It is of course simpler to use an instant client if you don't have a full client on your PC as it is just a case of unzipping the instant client and copying the files and sub-directories (usually vc8, vc9 or vc14) to the place you want to use it.
One issue with an instant client is that until 19c it doesn't natively support TCPS and wallets with the EZCONNECT syntax. When you use 19c there is additional syntax to support this (I will do an additional blog post for this soon).

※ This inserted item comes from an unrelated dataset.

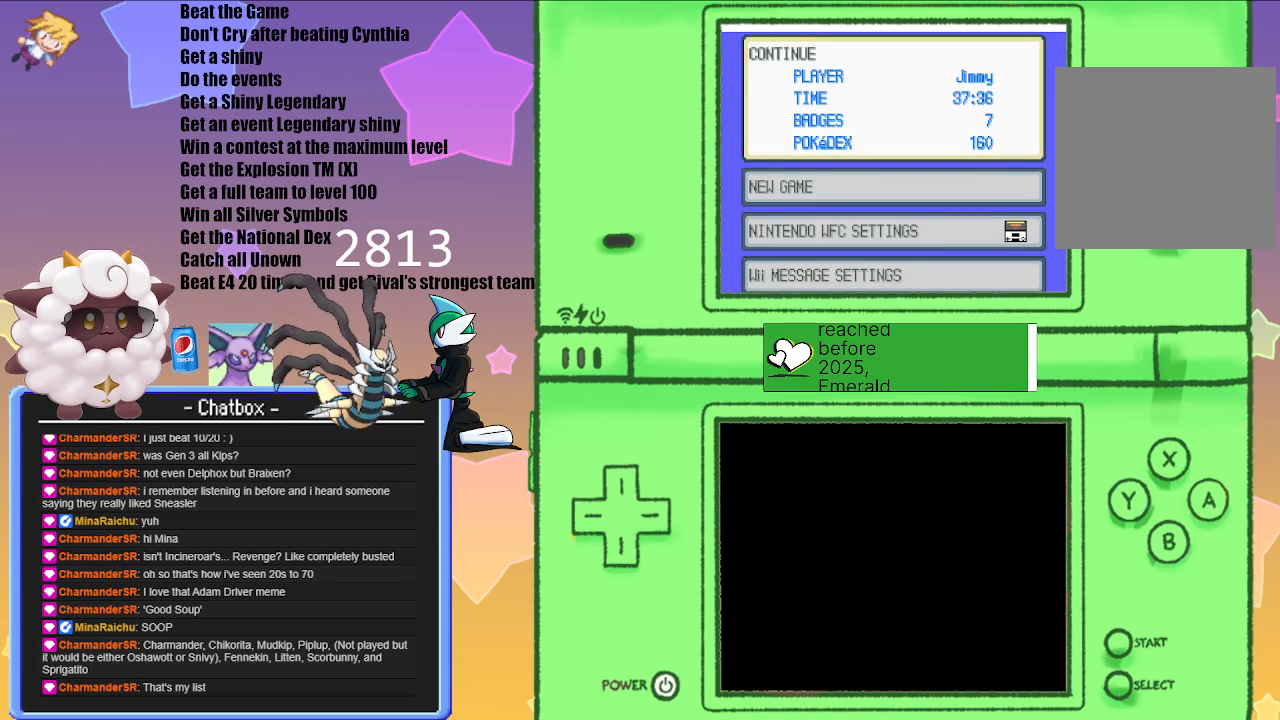
{"buttons": [], "left_stick": "center", "right_stick": "center", "events": [[117, "A", "down"], [183, "A", "up"]]}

This blog post is based on making a TCPS connection to the database initially with SQL*Plus to prove the connection works and then with PFCLScan to show that we can connect in PFCLScan with a TNS alias and an instant client but also we can make a TCPS connection to the database/listener.
The following details this process and shows how PFCLScan works with this setup
Introduction
This is a short description to cover connecting from PFCLScan and also SQL*Plus from a client PC to a database that has SSL encryption setup.
This is also a test with an instant client and not a full Oracle client
This will also work with cloud setups and an autonomous database for instance. In this test case we instead made an SSL connection to a 12.2 SE Oracle database with SSL encryption and a self signed certificate and the same certificate in the client/server wallets for ease of setup. But this set up allows TCPS connection to the database and proves that the TCPS connection works.
Server Setup
I am not going to describe the server setup in detail but can provide copies of my sqlnet.ora, listener.ora and orapki commands if needed.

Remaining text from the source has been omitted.